*** Provided information Section Begins ***

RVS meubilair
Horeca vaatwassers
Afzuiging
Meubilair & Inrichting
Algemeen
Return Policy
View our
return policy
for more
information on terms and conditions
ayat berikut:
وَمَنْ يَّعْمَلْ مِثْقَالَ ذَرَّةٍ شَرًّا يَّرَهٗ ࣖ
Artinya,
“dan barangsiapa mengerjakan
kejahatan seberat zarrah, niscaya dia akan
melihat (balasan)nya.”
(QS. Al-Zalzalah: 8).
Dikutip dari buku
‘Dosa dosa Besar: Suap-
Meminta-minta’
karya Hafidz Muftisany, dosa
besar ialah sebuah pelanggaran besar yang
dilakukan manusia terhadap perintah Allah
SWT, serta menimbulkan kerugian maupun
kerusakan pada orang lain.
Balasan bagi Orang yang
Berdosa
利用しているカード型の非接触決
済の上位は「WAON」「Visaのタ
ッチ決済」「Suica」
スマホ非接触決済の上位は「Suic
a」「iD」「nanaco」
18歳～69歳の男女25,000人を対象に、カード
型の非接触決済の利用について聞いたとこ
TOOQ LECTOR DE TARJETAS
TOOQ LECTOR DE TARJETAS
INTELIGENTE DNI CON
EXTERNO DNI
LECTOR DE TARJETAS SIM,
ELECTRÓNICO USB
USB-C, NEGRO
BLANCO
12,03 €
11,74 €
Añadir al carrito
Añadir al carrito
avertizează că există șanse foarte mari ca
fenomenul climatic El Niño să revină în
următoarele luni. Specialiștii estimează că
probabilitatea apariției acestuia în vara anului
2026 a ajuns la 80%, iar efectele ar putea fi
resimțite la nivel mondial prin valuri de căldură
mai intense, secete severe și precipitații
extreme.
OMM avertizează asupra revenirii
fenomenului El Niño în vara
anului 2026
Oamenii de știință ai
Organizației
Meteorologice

*** Provided information Section Ends ***

What you need to do >>
Find the line that contains "Oamenii de știință ai". Restate it and all lines after it exactly, ending with the final line of the data.

Response for this exercise >>
Oamenii de știință ai
Organizației
Meteorologice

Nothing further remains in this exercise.